Shutdown Hadoop. Create a heap dump
Total bytes: 136,635,654
Total classes: 2,929
Total instances: 1,432,769
Classloaders: 15
GC roots: 1,529
Number of objects pending for finalization: 0
4.
Run GC. Create a heap dump
Total bytes: 16,213,645
Total classes: 2,929
Total instances: 137,577
Classloaders: 15
GC roots: 1,529
Number of objects pending for finalization: 0
The first test is to see the objects in the Heap when the HazelCast server has run no jobs. So there would no maps and entries. If you analyze the heap this is true.
The second test is to run a Job and check the objects in Heap. There are 2 objects that are of interest in the heap namely com.hazelcast.spi.DefaultObjectNamespace and com.hazelcast.concurrent.lock.LockStoreImpl.

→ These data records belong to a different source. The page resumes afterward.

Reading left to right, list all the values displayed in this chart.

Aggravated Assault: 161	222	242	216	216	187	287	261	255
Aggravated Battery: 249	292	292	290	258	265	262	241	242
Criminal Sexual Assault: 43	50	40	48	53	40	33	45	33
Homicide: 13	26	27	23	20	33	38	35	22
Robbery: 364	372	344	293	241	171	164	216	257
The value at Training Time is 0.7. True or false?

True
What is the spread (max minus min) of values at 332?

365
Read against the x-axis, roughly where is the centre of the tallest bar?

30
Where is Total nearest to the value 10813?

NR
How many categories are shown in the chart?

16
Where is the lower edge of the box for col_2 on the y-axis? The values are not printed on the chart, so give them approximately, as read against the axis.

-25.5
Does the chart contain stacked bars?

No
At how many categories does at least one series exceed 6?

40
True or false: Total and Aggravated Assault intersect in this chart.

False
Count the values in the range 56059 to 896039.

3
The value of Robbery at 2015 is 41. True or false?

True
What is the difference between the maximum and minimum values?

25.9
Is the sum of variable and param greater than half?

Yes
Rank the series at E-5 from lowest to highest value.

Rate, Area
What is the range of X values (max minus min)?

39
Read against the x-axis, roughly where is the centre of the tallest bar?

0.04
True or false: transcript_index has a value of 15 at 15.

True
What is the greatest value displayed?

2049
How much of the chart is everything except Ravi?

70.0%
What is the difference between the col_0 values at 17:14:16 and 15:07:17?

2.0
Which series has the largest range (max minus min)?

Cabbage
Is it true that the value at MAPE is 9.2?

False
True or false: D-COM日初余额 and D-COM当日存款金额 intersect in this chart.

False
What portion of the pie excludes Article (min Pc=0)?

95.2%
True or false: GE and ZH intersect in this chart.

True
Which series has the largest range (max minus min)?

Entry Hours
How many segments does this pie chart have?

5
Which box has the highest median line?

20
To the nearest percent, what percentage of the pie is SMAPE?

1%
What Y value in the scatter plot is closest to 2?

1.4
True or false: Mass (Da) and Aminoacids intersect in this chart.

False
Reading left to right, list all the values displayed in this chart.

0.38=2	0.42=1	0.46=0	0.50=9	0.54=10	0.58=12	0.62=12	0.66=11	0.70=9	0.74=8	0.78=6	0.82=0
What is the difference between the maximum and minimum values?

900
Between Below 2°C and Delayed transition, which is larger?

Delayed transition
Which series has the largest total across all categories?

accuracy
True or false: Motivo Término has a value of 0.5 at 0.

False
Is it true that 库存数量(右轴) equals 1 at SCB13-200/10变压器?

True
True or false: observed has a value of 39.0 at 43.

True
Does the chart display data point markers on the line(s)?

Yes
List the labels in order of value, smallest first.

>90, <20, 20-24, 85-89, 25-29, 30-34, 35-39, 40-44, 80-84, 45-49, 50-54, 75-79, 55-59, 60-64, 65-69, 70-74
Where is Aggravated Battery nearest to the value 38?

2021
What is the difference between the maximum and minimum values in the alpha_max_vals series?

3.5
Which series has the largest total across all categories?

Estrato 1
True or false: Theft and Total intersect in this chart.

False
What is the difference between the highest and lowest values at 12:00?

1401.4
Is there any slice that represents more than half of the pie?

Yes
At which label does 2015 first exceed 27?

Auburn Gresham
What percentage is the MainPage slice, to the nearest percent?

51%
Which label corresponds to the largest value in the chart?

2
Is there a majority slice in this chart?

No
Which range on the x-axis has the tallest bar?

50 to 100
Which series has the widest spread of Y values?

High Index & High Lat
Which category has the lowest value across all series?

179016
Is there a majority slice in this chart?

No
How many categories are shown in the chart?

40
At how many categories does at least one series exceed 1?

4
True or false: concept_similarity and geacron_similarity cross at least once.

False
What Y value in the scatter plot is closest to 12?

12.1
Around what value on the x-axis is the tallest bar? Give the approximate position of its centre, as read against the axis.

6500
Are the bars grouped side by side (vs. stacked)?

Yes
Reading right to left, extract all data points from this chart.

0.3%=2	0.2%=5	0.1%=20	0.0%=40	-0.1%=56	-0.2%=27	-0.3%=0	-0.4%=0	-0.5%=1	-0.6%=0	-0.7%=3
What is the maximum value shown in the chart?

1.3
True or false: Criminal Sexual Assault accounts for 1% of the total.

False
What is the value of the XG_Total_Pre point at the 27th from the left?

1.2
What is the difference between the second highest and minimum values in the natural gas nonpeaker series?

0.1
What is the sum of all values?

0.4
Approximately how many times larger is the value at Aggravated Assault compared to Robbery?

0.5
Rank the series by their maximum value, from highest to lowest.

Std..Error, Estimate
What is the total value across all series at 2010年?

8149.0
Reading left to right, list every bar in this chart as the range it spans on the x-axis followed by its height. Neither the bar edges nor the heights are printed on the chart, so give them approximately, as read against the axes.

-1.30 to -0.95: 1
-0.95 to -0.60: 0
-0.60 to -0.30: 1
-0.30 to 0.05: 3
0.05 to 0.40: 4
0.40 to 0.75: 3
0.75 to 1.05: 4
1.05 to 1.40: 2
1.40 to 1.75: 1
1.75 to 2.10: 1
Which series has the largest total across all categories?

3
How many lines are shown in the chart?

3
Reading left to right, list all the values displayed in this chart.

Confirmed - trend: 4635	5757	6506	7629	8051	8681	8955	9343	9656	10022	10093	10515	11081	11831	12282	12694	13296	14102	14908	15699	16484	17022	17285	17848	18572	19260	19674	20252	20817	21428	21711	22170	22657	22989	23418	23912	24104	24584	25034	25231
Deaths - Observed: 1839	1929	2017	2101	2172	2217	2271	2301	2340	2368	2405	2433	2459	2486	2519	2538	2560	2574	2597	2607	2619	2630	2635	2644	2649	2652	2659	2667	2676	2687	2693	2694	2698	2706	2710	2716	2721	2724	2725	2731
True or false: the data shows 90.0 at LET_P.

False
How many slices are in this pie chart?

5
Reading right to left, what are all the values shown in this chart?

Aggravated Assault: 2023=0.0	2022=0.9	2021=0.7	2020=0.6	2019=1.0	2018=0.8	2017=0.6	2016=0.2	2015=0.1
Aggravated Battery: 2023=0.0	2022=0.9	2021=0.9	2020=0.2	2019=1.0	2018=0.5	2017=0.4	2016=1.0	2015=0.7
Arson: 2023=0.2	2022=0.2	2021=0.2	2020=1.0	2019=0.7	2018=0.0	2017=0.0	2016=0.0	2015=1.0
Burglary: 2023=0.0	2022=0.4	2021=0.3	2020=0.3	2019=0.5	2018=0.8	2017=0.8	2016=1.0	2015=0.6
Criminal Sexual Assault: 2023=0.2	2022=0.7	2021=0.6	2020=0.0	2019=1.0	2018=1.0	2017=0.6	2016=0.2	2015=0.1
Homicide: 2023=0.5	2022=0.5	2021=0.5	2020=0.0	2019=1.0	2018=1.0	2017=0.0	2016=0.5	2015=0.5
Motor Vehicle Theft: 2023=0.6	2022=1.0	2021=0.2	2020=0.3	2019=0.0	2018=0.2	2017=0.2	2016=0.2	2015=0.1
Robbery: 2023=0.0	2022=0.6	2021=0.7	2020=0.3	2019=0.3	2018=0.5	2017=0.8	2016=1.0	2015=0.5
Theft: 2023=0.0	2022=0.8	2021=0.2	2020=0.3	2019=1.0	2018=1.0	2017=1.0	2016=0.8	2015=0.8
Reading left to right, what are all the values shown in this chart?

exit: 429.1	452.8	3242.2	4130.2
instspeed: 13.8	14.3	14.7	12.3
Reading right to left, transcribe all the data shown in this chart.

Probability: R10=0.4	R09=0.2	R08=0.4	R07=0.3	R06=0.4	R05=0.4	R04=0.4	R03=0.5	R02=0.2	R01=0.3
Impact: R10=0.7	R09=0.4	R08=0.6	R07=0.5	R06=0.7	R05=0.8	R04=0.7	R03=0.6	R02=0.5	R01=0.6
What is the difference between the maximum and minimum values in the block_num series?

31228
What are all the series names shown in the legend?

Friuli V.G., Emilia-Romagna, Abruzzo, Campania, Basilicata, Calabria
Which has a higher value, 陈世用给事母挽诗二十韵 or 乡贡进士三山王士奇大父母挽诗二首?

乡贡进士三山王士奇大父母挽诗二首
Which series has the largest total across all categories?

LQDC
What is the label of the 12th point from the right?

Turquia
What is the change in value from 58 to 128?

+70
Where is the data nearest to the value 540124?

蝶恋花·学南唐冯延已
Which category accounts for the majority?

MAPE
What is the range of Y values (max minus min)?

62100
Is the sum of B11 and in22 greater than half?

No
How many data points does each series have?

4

The third test is to see if Hadoop is holding on to these objects. So I shutdown Hadoop and created a heap dump. Those objects are still there in the Heap.
The fourth test is to see if running GC clears them from Heap. From analyzing the heap, we can see that it cleared some of the objects, but a majority are still in memory.